Saved data entries:
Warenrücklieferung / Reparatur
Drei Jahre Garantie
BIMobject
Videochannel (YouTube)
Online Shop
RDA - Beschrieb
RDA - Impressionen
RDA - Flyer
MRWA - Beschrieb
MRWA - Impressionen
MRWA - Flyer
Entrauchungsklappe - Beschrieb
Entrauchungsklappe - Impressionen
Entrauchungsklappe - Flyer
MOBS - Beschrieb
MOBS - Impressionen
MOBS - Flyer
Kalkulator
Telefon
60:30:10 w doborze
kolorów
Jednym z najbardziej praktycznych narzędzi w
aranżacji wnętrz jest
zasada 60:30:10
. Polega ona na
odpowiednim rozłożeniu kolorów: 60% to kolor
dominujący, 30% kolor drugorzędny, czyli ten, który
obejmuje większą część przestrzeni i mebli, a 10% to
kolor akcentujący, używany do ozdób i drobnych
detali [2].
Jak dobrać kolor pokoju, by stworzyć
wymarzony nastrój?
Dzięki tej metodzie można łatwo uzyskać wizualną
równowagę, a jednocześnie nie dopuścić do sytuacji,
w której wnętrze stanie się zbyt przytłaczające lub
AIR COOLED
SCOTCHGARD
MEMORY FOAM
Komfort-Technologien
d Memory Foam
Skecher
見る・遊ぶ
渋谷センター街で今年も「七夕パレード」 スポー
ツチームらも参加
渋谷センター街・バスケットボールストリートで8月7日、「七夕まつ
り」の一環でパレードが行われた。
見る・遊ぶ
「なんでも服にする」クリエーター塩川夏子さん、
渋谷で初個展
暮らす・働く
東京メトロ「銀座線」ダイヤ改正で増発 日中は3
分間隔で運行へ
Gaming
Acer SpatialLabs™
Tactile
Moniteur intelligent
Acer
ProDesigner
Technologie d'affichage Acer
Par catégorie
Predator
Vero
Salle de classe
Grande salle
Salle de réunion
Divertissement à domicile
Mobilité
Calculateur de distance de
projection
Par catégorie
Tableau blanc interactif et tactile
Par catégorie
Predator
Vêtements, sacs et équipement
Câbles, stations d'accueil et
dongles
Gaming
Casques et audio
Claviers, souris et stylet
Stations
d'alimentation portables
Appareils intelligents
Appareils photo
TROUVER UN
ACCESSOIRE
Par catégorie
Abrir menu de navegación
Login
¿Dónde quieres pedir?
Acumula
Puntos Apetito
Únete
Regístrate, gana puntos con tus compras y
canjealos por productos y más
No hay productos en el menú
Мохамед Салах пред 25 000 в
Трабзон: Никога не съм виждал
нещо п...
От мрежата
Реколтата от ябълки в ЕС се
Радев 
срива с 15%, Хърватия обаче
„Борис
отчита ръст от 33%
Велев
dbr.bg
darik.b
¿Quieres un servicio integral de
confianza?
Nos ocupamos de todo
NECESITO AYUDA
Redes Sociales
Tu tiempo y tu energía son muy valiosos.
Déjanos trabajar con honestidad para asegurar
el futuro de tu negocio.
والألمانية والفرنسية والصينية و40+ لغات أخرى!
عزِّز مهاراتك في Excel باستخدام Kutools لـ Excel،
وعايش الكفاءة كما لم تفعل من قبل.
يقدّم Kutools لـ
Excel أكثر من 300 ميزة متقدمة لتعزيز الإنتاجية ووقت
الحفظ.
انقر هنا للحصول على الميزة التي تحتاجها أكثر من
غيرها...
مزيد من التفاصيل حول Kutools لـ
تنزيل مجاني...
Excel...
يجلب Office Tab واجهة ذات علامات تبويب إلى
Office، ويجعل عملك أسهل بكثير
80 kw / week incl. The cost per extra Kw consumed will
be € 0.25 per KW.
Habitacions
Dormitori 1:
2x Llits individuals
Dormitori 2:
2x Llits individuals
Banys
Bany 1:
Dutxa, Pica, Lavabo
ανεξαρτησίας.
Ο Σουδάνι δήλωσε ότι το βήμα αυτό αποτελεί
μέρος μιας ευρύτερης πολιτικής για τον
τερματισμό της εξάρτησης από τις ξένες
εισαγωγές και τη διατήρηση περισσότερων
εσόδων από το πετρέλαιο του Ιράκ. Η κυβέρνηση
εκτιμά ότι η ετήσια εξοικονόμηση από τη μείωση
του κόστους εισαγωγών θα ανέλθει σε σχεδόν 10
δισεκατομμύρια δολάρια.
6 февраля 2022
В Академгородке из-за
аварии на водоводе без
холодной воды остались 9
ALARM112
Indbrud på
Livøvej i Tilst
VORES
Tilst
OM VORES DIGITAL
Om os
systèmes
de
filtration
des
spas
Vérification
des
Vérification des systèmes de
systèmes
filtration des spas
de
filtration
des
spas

• Your task
Nothing above should be left out. Print all the records exactly.

• Answer to this exercise
Warenrücklieferung / Reparatur
Drei Jahre Garantie
BIMobject
Videochannel (YouTube)
Online Shop
RDA - Beschrieb
RDA - Impressionen
RDA - Flyer
MRWA - Beschrieb
MRWA - Impressionen
MRWA - Flyer
Entrauchungsklappe - Beschrieb
Entrauchungsklappe - Impressionen
Entrauchungsklappe - Flyer
MOBS - Beschrieb
MOBS - Impressionen
MOBS - Flyer
Kalkulator
Telefon
60:30:10 w doborze
kolorów
Jednym z najbardziej praktycznych narzędzi w
aranżacji wnętrz jest
zasada 60:30:10
. Polega ona na
odpowiednim rozłożeniu kolorów: 60% to kolor
dominujący, 30% kolor drugorzędny, czyli ten, który
obejmuje większą część przestrzeni i mebli, a 10% to
kolor akcentujący, używany do ozdób i drobnych
detali [2].
Jak dobrać kolor pokoju, by stworzyć
wymarzony nastrój?
Dzięki tej metodzie można łatwo uzyskać wizualną
równowagę, a jednocześnie nie dopuścić do sytuacji,
w której wnętrze stanie się zbyt przytłaczające lub
AIR COOLED
SCOTCHGARD
MEMORY FOAM
Komfort-Technologien
d Memory Foam
Skecher
見る・遊ぶ
渋谷センター街で今年も「七夕パレード」 スポー
ツチームらも参加
渋谷センター街・バスケットボールストリートで8月7日、「七夕まつ
り」の一環でパレードが行われた。
見る・遊ぶ
「なんでも服にする」クリエーター塩川夏子さん、
渋谷で初個展
暮らす・働く
東京メトロ「銀座線」ダイヤ改正で増発 日中は3
分間隔で運行へ
Gaming
Acer SpatialLabs™
Tactile
Moniteur intelligent
Acer
ProDesigner
Technologie d'affichage Acer
Par catégorie
Predator
Vero
Salle de classe
Grande salle
Salle de réunion
Divertissement à domicile
Mobilité
Calculateur de distance de
projection
Par catégorie
Tableau blanc interactif et tactile
Par catégorie
Predator
Vêtements, sacs et équipement
Câbles, stations d'accueil et
dongles
Gaming
Casques et audio
Claviers, souris et stylet
Stations
d'alimentation portables
Appareils intelligents
Appareils photo
TROUVER UN
ACCESSOIRE
Par catégorie
Abrir menu de navegación
Login
¿Dónde quieres pedir?
Acumula
Puntos Apetito
Únete
Regístrate, gana puntos con tus compras y
canjealos por productos y más
No hay productos en el menú
Мохамед Салах пред 25 000 в
Трабзон: Никога не съм виждал
нещо п...
От мрежата
Реколтата от ябълки в ЕС се
Радев 
срива с 15%, Хърватия обаче
„Борис
отчита ръст от 33%
Велев
dbr.bg
darik.b
¿Quieres un servicio integral de
confianza?
Nos ocupamos de todo
NECESITO AYUDA
Redes Sociales
Tu tiempo y tu energía son muy valiosos.
Déjanos trabajar con honestidad para asegurar
el futuro de tu negocio.
والألمانية والفرنسية والصينية و40+ لغات أخرى!
عزِّز مهاراتك في Excel باستخدام Kutools لـ Excel،
وعايش الكفاءة كما لم تفعل من قبل.
يقدّم Kutools لـ
Excel أكثر من 300 ميزة متقدمة لتعزيز الإنتاجية ووقت
الحفظ.
انقر هنا للحصول على الميزة التي تحتاجها أكثر من
غيرها...
مزيد من التفاصيل حول Kutools لـ
تنزيل مجاني...
Excel...
يجلب Office Tab واجهة ذات علامات تبويب إلى
Office، ويجعل عملك أسهل بكثير
80 kw / week incl. The cost per extra Kw consumed will
be € 0.25 per KW.
Habitacions
Dormitori 1:
2x Llits individuals
Dormitori 2:
2x Llits individuals
Banys
Bany 1:
Dutxa, Pica, Lavabo
ανεξαρτησίας.
Ο Σουδάνι δήλωσε ότι το βήμα αυτό αποτελεί
μέρος μιας ευρύτερης πολιτικής για τον
τερματισμό της εξάρτησης από τις ξένες
εισαγωγές και τη διατήρηση περισσότερων
εσόδων από το πετρέλαιο του Ιράκ. Η κυβέρνηση
εκτιμά ότι η ετήσια εξοικονόμηση από τη μείωση
του κόστους εισαγωγών θα ανέλθει σε σχεδόν 10
δισεκατομμύρια δολάρια.
6 февраля 2022
В Академгородке из-за
аварии на водоводе без
холодной воды остались 9
ALARM112
Indbrud på
Livøvej i Tilst
VORES
Tilst
OM VORES DIGITAL
Om os
systèmes
de
filtration
des
spas
Vérification
des
Vérification des systèmes de
systèmes
filtration des spas
de
filtration
des
spas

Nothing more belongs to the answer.